Limited liability company´s liquidation
A Limited liability company is possible to dissolve in accordance with the rules set forth in the Limited Liability Companies Act , chapter 20 regarding dissolution. In addition, a company may also dissolve as a result of a merger or a demerger. A bankrupt company shall be deemed to have dissolved if, at the termination of the bankruptcy, there are no more assets or a determination on the use of the assets has been made in the context of the bankruptcy.
Purpose of the liquidation procedure
The purpose of liquidation is to ascertain the financial position of the company, to convert the requisite amount of assets into cash, to repay the company’s debts and to return the surplus to the shareholders or others, as provided in the Articles of Association. When enough assets have been managed to convert into cash and the possible debts have been covered, it is possible to distribute the remaining surplus to the shareholders.
Besides serving the purpose as an interim stage, liquidation has an independent purpose in liquidation as well. For example, it can be used in a situation where partners wish to solve a problematic accounting issue and collect or pay their debts.
What if the assets are insufficient?
If the assets of a company in liquidation are not adequate for the repayment of the company’s debts, the liquidators shall apply for the bankruptcy of the company. The business operations of the company may be continued only to a degree called for by an appropriate liquidation process.
Beginning of liquidation and process
The limited liability company may be applied for liquidation with a decision made by a Board, the registration authority or a court.
If the General Meeting shall decide on the placing of the company into liquidation, the decision shall be made by qualified majority; the liquidator may be the company board or a board member or a person outside the company.
The liquidators shall manage the affairs of the company during the liquidation. They shall as soon as possible convert enough of the assets of the company into cash so that the liquidation can proceed, as well as repay the debts of the company.
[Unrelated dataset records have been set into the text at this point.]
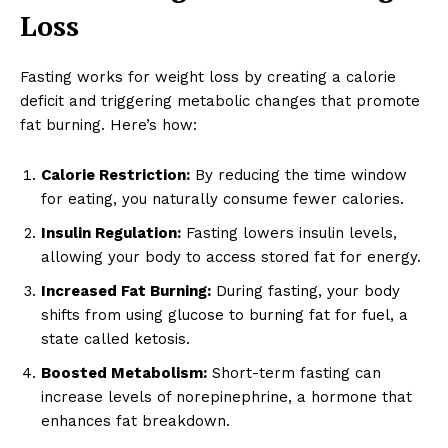
Loss
Fasting works for weight loss by creating a calorie
deficit and triggering metabolic changes that promote
fat burning. Here’s how:
Calorie Restriction:
By reducing the time window
for eating, you naturally consume fewer calories.
Insulin Regulation:
Fasting lowers insulin levels,
allowing your body to access stored fat for energy.
Increased Fat Burning:
During fasting, your body
shifts from using glucose to burning fat for fuel, a
state called ketosis.
Boosted Metabolism:
Short-term fasting can
increase levels of norepinephrine, a hormone that
enhances fat breakdown.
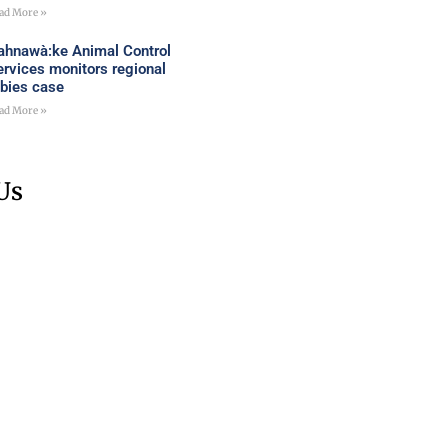
ad More »
ahnawà:ke Animal Control
ervices monitors regional
abies case
ad More »
Us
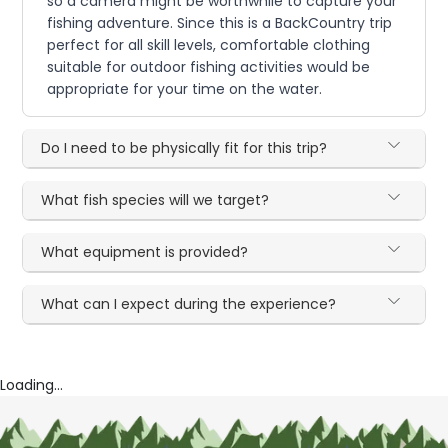
so a camera might be worthwhile to capture your
fishing adventure. Since this is a BackCountry trip
perfect for all skill levels, comfortable clothing
suitable for outdoor fishing activities would be
appropriate for your time on the water.
Do I need to be physically fit for this trip?
What fish species will we target?
What equipment is provided?
What can I expect during the experience?
Loading...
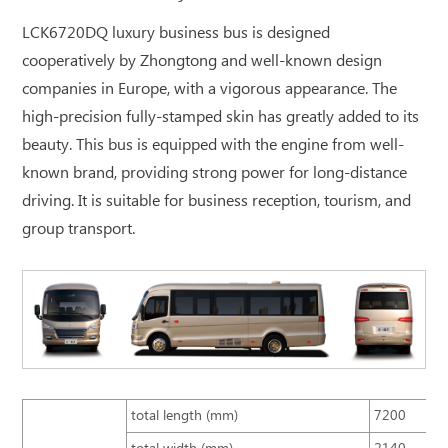
LCK6720DQ luxury business bus is designed
cooperatively by Zhongtong and well-known design
companies in Europe, with a vigorous appearance. The
high-precision fully-stamped skin has greatly added to its
beauty. This bus is equipped with the engine from well-
known brand, providing strong power for long-distance
driving. It is suitable for business reception, tourism, and
group transport.
total length (mm)
7200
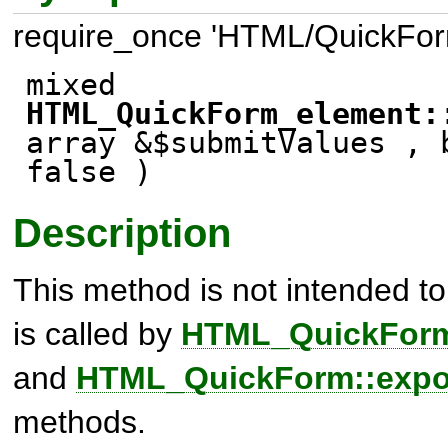
require_once 'HTML/QuickFor
mixed
HTML_QuickForm_element:
array &$submitValues ,
false
)
Description
This method is not intended to b
is called by
HTML_QuickForm:
and
HTML_QuickForm::expor
methods.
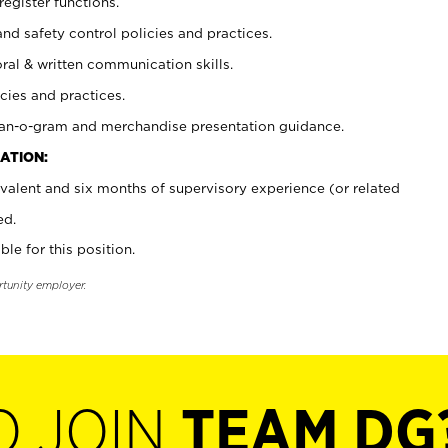
register functions.
and safety control policies and practices.
oral & written communication skills.
cies and practices.
plan-o-gram and merchandise presentation guidance.
ATION:
valent and six months of supervisory experience (or related
ed.
ble for this position.
rtunity employer.
O JOIN
TEAM DG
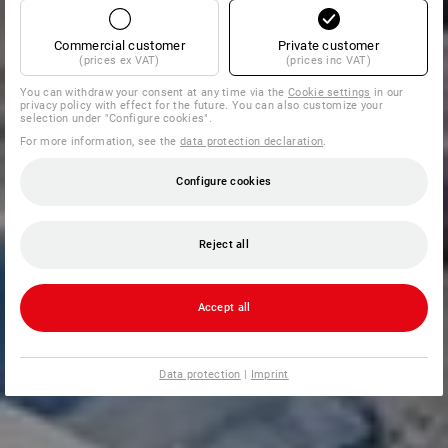
Commercial customer
Private customer
(prices ex VAT)
(prices inc VAT)
You can withdraw your consent at any time via the
Cookie settings
in our
privacy policy with effect for the future. You can also customize your
selection under "Configure cookies".
For more information, see the
data protection declaration
.
Configure cookies
Reject all
Accept all
Data protection
|
Imprint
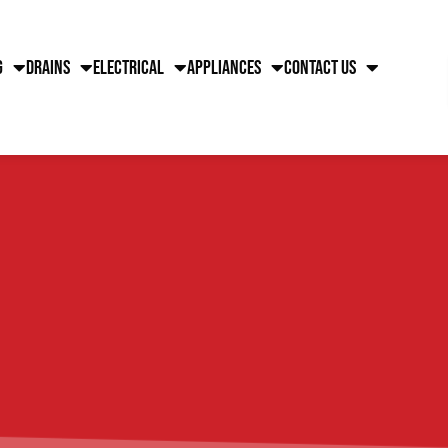
g
Drains
Electrical
Appliances
Contact Us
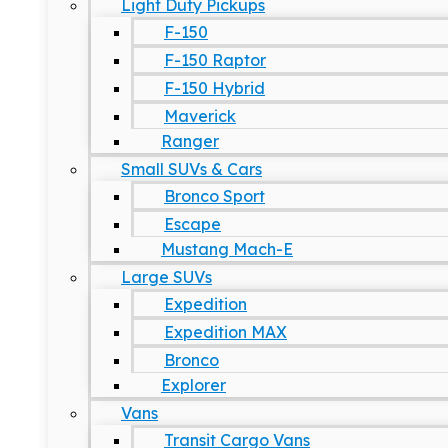
Light Duty Pickups
F-150
F-150 Raptor
F-150 Hybrid
Maverick
Ranger
Small SUVs & Cars
Bronco Sport
Escape
Mustang Mach-E
Large SUVs
Expedition
Expedition MAX
Bronco
Explorer
Vans
Transit Cargo Vans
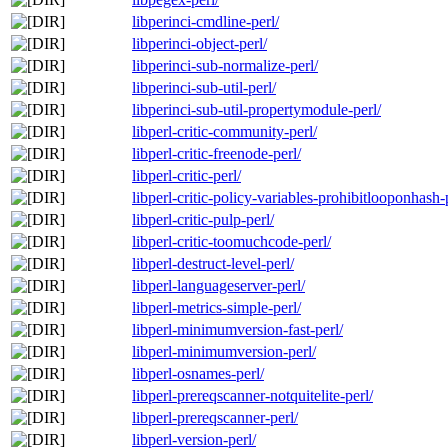
libperinci-cmdline-perl/
libperinci-object-perl/
libperinci-sub-normalize-perl/
libperinci-sub-util-perl/
libperinci-sub-util-propertymodule-perl/
libperl-critic-community-perl/
libperl-critic-freenode-perl/
libperl-critic-perl/
libperl-critic-policy-variables-prohibitlooponhash-
libperl-critic-pulp-perl/
libperl-critic-toomuchcode-perl/
libperl-destruct-level-perl/
libperl-languageserver-perl/
libperl-metrics-simple-perl/
libperl-minimumversion-fast-perl/
libperl-minimumversion-perl/
libperl-osnames-perl/
libperl-prereqscanner-notquitelite-perl/
libperl-prereqscanner-perl/
libperl-version-perl/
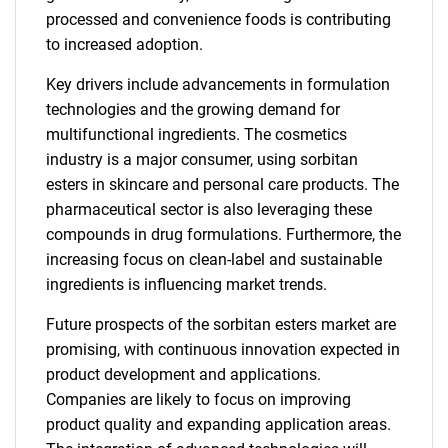
processed and convenience foods is contributing
to increased adoption.
Key drivers include advancements in formulation
technologies and the growing demand for
multifunctional ingredients. The cosmetics
industry is a major consumer, using sorbitan
esters in skincare and personal care products. The
pharmaceutical sector is also leveraging these
compounds in drug formulations. Furthermore, the
increasing focus on clean-label and sustainable
ingredients is influencing market trends.
Future prospects of the sorbitan esters market are
promising, with continuous innovation expected in
product development and applications.
Companies are likely to focus on improving
product quality and expanding application areas.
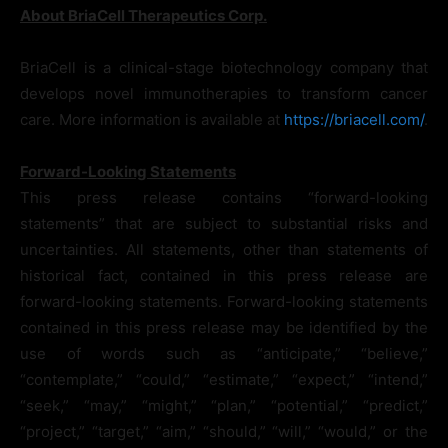
About BriaCell Therapeutics Corp.
BriaCell is a clinical-stage biotechnology company that
develops novel immunotherapies to transform cancer
care. More information is available at
https://briacell.com/
.
Forward-Looking Statements
This press release contains “forward-looking
statements” that are subject to substantial risks and
uncertainties. All statements, other than statements of
historical fact, contained in this press release are
forward-looking statements. Forward-looking statements
contained in this press release may be identified by the
use of words such as “anticipate,” “believe,”
“contemplate,” “could,” “estimate,” “expect,” “intend,”
“seek,” “may,” “might,” “plan,” “potential,” “predict,”
“project,” “target,” “aim,” “should,” “will,” “would,” or the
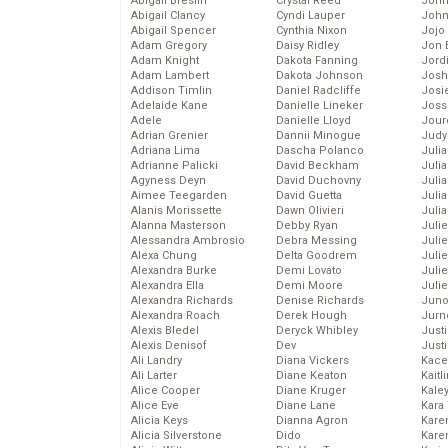
Abigail Breslin
Crystal Reed
John
Abigail Clancy
Cyndi Lauper
John
Abigail Spencer
Cynthia Nixon
Jojo
Adam Gregory
Daisy Ridley
Jon 
Adam Knight
Dakota Fanning
Jord
Adam Lambert
Dakota Johnson
Josh
Addison Timlin
Daniel Radcliffe
Josie
Adelaide Kane
Danielle Lineker
Joss
Adele
Danielle Lloyd
Jour
Adrian Grenier
Dannii Minogue
Judy
Adriana Lima
Dascha Polanco
Juli
Adrianne Palicki
David Beckham
Julia
Agyness Deyn
David Duchovny
Julia
Aimee Teegarden
David Guetta
Juli
Alanis Morissette
Dawn Olivieri
Juli
Alanna Masterson
Debby Ryan
Juli
Alessandra Ambrosio
Debra Messing
Juli
Alexa Chung
Delta Goodrem
Juli
Alexandra Burke
Demi Lovato
Juli
Alexandra Ella
Demi Moore
Julie
Alexandra Richards
Denise Richards
Juno
Alexandra Roach
Derek Hough
Jurn
Alexis Bledel
Deryck Whibley
Just
Alexis Denisof
Dev
Just
Ali Landry
Diana Vickers
Kace
Ali Larter
Diane Keaton
Kaitl
Alice Cooper
Diane Kruger
Kale
Alice Eve
Diane Lane
Kara
Alicia Keys
Dianna Agron
Kare
Alicia Silverstone
Dido
Karen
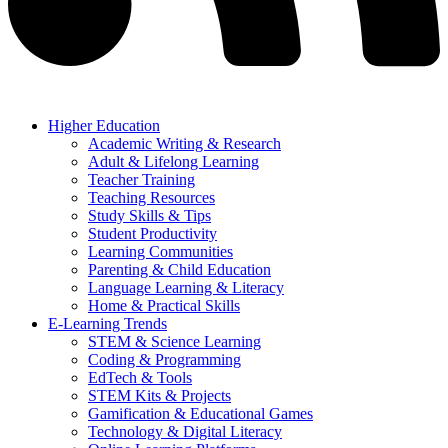
Higher Education
Academic Writing & Research
Adult & Lifelong Learning
Teacher Training
Teaching Resources
Study Skills & Tips
Student Productivity
Learning Communities
Parenting & Child Education
Language Learning & Literacy
Home & Practical Skills
E-Learning Trends
STEM & Science Learning
Coding & Programming
EdTech & Tools
STEM Kits & Projects
Gamification & Educational Games
Technology & Digital Literacy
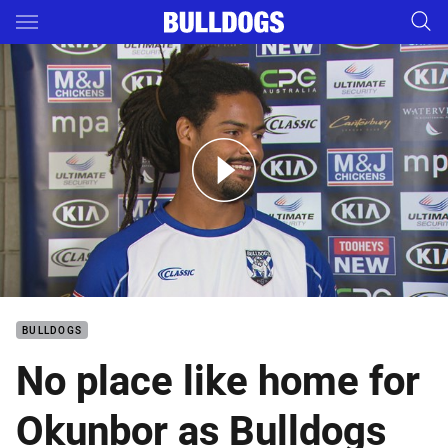
Main
You have skipped the navigation, tab for page content
Okunbor celebrates new contract
BULLDOGS
No place like home for
Okunbor as Bulldogs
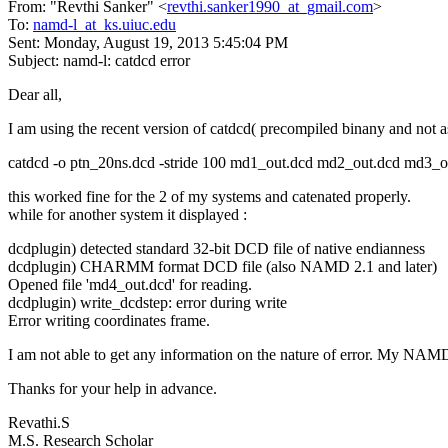
From: "Revthi Sanker" <
revthi.sanker1990_at_gmail.com
>
To:
namd-l_at_ks.uiuc.edu
Sent: Monday, August 19, 2013 5:45:04 PM
Subject: namd-l: catdcd error
Dear all,
I am using the recent version of catdcd( precompiled binany and not
catdcd -o ptn_20ns.dcd -stride 100 md1_out.dcd md2_out.dcd md3_
this worked fine for the 2 of my systems and catenated properly.
while for another system it displayed :
dcdplugin) detected standard 32-bit DCD file of native endianness
dcdplugin) CHARMM format DCD file (also NAMD 2.1 and later)
Opened file 'md4_out.dcd' for reading.
dcdplugin) write_dcdstep: error during write
Error writing coordinates frame.
I am not able to get any information on the nature of error. My NAMD
Thanks for your help in advance.
Revathi.S
M.S. Research Scholar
Usually the company addressed is changed to the address of a liquidator when applying for a registration for liquidation and liquidators. The company assets are overseen and controlled by the liquidators during the process.
During the liquidation process, the main purpose is to summon the creditors so that all the debts could be covered in the process. According to the Limited Liability Companies Act, The liquidators shall apply for a public summons to the creditors of the company. The public summons shall be applied for from the registration authority, which shall register the summons on its own motion. For all the known creditors of the company, liquidators shall send a letter no later than one month before the deadline of the summons.
After having completed their tasks, the liquidators shall without undue delay present a final settlement of their administration by drawing up a report of the entirety of the liquidation process. Upon completion of the measures referred to in paragraph (1), the liquidators shall without delay call the shareholders to a General Meeting to inspect the final settlement.
The company shall be deemed to have dissolved once the liquidators have presented the final accounts to the General Meeting. The liquidators shall without delay notify the dissolution for registration. However, the liquidation shall be continued, if new assets appear after the dissolution of the company, an action is brought against the company or liquidation measures are otherwise necessary. The liquidators shall without delay notify the continuation of the liquidation for registration.
Once dissolved, the company cannot acquire rights nor give undertakings. Measures taken on the behalf of the company that has dissolved shall be at the joint responsibility of those who decided on the measures and those who carried them out.
Possible problems regarding the liquidation
There are number of relevant problems regarding the liquidation process which will be addressed next briefly.
First, the long term contracts and the liabilities arising from them, needs to be addressed. It is possible that the contract may expire during the liquidation process. However, contracts which are fixed term or possible to terminate should be terminated before liquidation summons deadline.
Second, the bigger problem is definitely are fixed term contracts which are meant to be valid for many years. In this kind of situation, it is possible to negotiate with the contracting parties for a third party who would be liable for fulfilling the obligations for the remaining contract period. Transferring the rights and obligations to the third party is always subject to approval from the contacting party.
Third, an employment contract is better to organize in harmony with the lowering capacity and term of contract. It is worth noting that; the resignation period of six month may be applicable instead of shorter period.